Question

find the value of a&b if √7-1/√7+1 -√7+1/√7-1=a+b√7​

Answer 1

Solution :-

$\dfrac{ \sqrt{7} - 1 }{ \sqrt{7} + 1 } - \dfrac{ \sqrt{7} + 1 }{ \sqrt{7} - 1 } = a + b \sqrt{7}$

Rationalising each term in LHS

$\bigg(\dfrac{ \sqrt{7} - 1 }{ \sqrt{7} + 1 } \times \dfrac{ \sqrt{7} - 1}{ \sqrt{7} - 1} \bigg)- \bigg(\dfrac{ \sqrt{7} + 1 }{ \sqrt{7} - 1 } \times \dfrac{ \sqrt{7} + 1}{ \sqrt{7} + 1 } \bigg) = a + b \sqrt{7}$

$\dfrac{ (\sqrt{7} - 1)^{2} }{ (\sqrt{7} )^{2} - {1}^{2} }- \dfrac{ (\sqrt{7} + 1)^{2} }{ (\sqrt{7})^{2} - {1}^{2} } = a + b \sqrt{7}$

[ Because (x + y)(x - y) = x² - y² ]

$\dfrac{ ( \sqrt{7})^{2} + {1}^{2} - 2( \sqrt{7})(1)}{7 - 1 }- \dfrac{( \sqrt{7})^{2} + {1}^{2} + 2( \sqrt{7})(1) }{7 - 1} = a + b \sqrt{7}$

[ Because (x + y)² = x² + y² + 2xy and (x - y)² = x² + y² - 2xy ]

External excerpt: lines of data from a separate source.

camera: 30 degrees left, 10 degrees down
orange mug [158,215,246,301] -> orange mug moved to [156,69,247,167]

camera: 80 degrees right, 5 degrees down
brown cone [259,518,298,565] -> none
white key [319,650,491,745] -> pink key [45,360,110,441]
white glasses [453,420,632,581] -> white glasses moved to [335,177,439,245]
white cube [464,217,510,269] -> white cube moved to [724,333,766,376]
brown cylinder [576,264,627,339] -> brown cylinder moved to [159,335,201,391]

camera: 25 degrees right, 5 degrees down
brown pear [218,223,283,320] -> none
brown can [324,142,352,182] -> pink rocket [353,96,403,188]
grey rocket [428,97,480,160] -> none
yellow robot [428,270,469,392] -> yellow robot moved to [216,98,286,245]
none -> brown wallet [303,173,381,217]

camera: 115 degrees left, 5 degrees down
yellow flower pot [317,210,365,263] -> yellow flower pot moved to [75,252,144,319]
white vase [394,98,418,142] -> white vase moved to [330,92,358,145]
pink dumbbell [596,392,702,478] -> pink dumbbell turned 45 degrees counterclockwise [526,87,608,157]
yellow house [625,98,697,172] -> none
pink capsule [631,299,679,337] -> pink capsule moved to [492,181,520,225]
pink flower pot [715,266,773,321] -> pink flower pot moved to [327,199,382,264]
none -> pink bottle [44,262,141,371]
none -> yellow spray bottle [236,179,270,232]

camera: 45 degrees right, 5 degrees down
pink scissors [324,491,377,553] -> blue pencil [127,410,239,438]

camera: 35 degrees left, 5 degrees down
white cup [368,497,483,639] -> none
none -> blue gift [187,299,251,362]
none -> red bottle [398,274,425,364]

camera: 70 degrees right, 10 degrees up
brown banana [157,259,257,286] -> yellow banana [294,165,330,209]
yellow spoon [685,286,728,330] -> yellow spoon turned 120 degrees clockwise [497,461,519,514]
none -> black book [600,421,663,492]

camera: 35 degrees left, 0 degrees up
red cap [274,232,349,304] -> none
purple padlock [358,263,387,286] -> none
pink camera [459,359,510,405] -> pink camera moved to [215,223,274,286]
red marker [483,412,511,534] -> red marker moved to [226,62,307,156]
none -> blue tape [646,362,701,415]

$\dfrac{ 7+ 1 - 2 \sqrt{7}}{7 - 1 }- \dfrac{7+ 1 + 2\sqrt{7} }{7 - 1} = a + b \sqrt{7}$

$\dfrac{ 8- 2 \sqrt{7}}{6 }- \dfrac{8 + 2\sqrt{7} }{6} = a + b \sqrt{7}$

$\dfrac{ 8- 2 \sqrt{7} - (8 + 2 \sqrt{7} )}{6 }= a + b \sqrt{7}$

$\dfrac{ 8- 2 \sqrt{7} - 8 - 2 \sqrt{7} }{6 }= a + b \sqrt{7}$

$\dfrac{ - 4 \sqrt{7} }{6 }= a + b \sqrt{7}$

Comparing on both sides

$\implies a = 0 \qquad b \sqrt{7} = - \dfrac{4 \sqrt{7} }{6}$

$\implies a = 0 \qquad b = - \dfrac{4 \sqrt{7} }{6 \sqrt{7} }$

$\implies a = 0 \qquad b = - \dfrac{2}{3}$

Hence the value of a is 0 and the value of b is - 2/3.